*** Data for this exercise ***

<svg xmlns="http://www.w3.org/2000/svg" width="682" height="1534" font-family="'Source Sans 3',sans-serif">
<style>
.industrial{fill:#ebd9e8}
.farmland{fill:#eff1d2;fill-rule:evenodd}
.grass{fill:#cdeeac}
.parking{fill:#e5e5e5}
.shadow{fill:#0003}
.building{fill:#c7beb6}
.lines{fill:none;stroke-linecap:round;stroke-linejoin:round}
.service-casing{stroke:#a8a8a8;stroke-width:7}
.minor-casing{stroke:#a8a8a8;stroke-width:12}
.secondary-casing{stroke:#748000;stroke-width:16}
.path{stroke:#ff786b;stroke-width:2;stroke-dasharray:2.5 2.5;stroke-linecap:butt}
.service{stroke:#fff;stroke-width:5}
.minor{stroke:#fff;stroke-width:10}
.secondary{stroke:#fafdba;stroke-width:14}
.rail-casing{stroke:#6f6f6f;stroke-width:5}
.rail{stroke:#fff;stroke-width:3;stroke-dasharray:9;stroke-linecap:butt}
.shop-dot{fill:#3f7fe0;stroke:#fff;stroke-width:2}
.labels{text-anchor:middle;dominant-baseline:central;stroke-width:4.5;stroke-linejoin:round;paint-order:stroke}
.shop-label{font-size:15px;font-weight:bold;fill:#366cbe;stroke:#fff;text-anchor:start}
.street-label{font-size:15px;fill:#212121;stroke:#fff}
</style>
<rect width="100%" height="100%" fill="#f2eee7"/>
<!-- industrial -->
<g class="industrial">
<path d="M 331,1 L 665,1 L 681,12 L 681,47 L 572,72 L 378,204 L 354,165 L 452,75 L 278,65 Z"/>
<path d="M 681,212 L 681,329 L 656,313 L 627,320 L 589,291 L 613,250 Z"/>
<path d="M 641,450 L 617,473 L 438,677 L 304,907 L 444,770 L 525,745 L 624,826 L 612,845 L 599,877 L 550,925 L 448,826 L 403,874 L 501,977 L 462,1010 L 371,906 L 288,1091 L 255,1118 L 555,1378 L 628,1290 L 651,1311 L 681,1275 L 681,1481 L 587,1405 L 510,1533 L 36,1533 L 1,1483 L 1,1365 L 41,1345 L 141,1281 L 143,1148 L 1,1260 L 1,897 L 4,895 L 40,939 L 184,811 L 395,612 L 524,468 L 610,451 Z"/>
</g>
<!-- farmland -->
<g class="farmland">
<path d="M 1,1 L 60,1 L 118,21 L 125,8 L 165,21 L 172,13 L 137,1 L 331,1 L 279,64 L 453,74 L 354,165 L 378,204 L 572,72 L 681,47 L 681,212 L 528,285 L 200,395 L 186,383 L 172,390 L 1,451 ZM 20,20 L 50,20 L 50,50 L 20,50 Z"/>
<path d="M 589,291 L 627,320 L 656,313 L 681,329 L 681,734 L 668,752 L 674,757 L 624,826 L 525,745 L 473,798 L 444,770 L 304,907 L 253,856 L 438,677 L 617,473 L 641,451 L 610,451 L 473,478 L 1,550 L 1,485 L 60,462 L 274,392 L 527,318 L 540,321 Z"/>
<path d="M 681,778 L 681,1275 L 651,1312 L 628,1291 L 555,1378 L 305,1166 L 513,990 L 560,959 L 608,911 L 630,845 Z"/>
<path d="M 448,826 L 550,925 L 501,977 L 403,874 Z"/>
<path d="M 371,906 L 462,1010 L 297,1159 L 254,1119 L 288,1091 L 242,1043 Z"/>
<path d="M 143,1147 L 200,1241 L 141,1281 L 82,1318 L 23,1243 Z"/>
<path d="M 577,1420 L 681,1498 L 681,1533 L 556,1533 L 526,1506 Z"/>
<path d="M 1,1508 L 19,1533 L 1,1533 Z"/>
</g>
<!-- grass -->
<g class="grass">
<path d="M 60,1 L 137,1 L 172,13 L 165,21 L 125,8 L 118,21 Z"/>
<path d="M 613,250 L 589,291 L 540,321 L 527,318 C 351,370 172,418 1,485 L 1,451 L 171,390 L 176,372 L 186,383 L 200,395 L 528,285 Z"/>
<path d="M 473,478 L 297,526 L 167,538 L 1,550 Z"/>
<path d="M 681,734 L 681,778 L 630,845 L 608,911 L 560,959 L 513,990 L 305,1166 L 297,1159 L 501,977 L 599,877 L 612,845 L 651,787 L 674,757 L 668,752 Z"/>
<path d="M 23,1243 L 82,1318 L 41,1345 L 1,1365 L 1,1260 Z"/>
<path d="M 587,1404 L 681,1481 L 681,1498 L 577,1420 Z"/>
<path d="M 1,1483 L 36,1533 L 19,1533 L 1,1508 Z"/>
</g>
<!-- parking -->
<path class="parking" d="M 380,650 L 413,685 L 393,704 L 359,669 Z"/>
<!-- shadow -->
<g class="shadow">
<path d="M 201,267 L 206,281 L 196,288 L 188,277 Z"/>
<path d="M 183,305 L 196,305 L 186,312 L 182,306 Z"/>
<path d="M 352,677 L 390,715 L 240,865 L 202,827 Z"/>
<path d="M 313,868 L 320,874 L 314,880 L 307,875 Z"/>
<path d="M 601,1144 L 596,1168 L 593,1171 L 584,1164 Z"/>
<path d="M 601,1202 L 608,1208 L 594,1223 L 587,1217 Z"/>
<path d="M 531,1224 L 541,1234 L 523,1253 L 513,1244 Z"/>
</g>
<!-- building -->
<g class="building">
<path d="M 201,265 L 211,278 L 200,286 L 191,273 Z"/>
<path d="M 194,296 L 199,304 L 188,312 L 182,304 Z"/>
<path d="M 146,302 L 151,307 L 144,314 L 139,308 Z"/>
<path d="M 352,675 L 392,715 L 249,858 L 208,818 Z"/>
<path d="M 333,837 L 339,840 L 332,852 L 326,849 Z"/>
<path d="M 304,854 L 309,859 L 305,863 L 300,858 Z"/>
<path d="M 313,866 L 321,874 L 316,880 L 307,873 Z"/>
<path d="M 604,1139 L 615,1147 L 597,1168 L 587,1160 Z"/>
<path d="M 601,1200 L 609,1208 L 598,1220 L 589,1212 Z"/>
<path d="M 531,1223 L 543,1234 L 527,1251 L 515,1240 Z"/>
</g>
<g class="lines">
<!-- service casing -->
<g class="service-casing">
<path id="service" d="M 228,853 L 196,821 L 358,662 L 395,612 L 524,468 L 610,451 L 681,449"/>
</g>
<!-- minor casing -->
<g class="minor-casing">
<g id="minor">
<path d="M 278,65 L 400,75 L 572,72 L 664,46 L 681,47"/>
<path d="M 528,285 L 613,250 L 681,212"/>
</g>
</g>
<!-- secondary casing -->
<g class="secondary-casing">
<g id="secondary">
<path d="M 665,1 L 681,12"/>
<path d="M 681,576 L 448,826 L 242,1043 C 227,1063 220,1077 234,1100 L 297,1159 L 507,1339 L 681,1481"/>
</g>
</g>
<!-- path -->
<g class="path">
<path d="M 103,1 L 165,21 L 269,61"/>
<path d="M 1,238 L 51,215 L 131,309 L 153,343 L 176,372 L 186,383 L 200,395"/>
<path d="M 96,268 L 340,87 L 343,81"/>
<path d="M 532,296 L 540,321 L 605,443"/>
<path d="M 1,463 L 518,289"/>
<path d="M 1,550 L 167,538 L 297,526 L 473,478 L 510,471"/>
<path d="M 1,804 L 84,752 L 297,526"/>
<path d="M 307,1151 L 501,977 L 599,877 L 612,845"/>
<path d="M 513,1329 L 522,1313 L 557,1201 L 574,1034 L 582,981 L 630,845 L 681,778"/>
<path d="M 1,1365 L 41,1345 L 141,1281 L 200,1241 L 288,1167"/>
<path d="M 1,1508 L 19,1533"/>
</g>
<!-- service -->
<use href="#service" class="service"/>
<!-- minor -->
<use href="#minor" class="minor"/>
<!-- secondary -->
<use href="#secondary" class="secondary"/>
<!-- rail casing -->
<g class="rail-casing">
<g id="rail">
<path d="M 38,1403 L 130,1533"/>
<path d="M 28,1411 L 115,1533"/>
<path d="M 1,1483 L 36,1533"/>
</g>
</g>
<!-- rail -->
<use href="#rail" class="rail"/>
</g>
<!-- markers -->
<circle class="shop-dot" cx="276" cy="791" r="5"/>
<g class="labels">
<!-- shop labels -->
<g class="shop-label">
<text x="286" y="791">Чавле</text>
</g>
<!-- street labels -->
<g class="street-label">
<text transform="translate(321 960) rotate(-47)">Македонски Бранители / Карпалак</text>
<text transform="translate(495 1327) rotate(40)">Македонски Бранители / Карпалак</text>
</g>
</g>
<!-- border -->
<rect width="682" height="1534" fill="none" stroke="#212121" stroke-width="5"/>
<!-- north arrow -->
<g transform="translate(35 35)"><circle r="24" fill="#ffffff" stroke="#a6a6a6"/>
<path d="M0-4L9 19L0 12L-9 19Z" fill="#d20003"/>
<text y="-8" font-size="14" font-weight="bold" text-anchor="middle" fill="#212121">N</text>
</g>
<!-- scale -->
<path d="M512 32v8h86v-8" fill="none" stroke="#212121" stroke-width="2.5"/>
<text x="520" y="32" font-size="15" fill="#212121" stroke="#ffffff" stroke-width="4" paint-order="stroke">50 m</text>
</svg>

***

→ **Your assignment**
Filter the listing for the word "butt" and copy every line that holds it.

→ **Solution to this problem**
.path{stroke:#ff786b;stroke-width:2;stroke-dasharray:2.5 2.5;stroke-linecap:butt}
.rail{stroke:#fff;stroke-width:3;stroke-dasharray:9;stroke-linecap:butt}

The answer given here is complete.